• Listed entries:
###

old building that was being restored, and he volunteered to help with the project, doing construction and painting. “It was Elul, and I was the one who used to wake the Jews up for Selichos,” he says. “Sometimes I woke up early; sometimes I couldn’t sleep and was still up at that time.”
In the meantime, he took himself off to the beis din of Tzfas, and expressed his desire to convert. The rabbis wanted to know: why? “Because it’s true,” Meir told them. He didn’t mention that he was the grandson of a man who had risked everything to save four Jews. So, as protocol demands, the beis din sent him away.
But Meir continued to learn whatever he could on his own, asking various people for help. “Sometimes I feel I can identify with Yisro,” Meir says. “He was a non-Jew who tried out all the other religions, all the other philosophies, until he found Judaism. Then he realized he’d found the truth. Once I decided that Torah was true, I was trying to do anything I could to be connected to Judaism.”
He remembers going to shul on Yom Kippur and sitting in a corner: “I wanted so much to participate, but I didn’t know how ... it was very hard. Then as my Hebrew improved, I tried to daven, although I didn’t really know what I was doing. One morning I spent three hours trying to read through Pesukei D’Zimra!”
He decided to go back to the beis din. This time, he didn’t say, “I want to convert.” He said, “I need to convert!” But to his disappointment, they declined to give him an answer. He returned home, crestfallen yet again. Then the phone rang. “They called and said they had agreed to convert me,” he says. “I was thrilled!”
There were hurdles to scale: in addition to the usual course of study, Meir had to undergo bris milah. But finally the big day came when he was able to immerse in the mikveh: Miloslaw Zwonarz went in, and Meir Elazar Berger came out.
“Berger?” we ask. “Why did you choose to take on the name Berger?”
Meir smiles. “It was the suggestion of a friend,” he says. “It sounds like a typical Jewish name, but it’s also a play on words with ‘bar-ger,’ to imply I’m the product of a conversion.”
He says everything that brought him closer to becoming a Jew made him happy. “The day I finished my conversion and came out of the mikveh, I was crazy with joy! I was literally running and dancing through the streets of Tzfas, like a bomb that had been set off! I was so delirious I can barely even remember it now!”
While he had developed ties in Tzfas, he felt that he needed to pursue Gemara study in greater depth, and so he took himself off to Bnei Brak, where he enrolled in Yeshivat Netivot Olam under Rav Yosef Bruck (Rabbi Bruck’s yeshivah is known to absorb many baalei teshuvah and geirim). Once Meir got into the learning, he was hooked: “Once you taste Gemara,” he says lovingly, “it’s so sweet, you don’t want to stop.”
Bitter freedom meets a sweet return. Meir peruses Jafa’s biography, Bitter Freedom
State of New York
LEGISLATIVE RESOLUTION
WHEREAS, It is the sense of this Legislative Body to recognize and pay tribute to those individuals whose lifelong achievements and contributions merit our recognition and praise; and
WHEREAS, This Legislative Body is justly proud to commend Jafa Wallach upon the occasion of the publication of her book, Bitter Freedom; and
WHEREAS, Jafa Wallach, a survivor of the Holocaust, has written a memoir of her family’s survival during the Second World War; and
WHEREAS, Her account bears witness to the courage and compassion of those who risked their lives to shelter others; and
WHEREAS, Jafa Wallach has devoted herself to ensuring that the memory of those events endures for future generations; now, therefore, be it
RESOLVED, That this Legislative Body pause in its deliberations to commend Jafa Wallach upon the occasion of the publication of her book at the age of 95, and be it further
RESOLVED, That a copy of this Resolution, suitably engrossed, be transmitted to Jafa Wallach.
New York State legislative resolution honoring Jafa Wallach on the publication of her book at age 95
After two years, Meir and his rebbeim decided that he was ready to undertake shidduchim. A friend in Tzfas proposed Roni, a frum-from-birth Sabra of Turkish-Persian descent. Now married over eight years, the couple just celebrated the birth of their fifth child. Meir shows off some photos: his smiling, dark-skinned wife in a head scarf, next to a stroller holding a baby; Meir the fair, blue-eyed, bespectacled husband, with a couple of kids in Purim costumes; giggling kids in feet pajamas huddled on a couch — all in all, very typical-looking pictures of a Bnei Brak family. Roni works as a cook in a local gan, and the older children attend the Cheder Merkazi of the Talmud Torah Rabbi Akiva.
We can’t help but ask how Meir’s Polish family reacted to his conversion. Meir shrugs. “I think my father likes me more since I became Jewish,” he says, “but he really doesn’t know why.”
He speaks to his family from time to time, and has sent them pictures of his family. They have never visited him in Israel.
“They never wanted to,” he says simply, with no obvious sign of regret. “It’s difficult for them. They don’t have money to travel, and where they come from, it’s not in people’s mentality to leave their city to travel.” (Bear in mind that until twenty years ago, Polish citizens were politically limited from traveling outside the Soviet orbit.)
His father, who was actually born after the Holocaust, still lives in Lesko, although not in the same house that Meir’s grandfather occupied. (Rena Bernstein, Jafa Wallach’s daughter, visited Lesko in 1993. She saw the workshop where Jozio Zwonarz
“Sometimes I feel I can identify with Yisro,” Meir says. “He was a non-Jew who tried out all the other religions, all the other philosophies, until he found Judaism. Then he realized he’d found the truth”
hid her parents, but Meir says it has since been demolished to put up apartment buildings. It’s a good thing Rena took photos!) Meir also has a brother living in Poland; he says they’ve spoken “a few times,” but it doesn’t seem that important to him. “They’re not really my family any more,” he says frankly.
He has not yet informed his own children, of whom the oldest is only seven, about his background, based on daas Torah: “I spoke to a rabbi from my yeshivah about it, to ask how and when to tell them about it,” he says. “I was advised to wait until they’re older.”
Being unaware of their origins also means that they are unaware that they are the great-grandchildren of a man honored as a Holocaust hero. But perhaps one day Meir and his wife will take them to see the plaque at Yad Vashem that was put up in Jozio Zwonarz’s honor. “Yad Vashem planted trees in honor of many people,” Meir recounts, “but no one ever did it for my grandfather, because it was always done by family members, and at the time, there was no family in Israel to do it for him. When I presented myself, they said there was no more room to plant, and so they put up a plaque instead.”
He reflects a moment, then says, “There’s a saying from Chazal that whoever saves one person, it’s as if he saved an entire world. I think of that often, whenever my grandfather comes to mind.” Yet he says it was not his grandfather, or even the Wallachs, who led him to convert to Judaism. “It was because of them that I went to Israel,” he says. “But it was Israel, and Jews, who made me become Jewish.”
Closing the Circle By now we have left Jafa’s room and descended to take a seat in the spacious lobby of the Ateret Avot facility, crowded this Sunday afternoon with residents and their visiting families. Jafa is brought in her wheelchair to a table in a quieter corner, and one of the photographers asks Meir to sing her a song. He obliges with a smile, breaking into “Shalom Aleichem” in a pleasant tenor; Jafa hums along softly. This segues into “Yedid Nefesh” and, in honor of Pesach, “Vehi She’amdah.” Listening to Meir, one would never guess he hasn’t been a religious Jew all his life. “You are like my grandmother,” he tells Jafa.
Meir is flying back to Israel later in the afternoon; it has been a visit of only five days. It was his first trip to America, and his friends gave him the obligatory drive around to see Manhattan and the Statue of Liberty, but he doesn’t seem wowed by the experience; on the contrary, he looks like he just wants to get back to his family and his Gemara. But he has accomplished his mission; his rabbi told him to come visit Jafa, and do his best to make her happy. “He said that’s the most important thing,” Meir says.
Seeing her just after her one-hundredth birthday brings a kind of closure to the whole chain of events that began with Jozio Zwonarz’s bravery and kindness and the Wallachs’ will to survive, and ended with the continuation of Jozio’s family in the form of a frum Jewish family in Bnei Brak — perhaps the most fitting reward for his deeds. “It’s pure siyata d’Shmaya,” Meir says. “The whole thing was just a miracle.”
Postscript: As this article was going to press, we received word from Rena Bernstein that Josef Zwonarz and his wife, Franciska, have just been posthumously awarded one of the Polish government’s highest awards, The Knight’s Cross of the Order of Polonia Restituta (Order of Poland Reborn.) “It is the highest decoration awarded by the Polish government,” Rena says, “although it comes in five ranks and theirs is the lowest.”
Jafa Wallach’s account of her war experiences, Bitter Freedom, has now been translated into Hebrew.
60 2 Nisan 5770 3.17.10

###

• What you are asked to do: Using the data above, repeat exactly the lines that begin at the line with "WHEREAS, Her account" and end at the line with "RESOLVED, That this", both ends included.

• Your solution:
WHEREAS, Her account bears witness to the courage and compassion of those who risked their lives to shelter others; and
WHEREAS, Jafa Wallach has devoted herself to ensuring that the memory of those events endures for future generations; now, therefore, be it
RESOLVED, That this Legislative Body pause in its deliberations to commend Jafa Wallach upon the occasion of the publication of her book at the age of 95, and be it further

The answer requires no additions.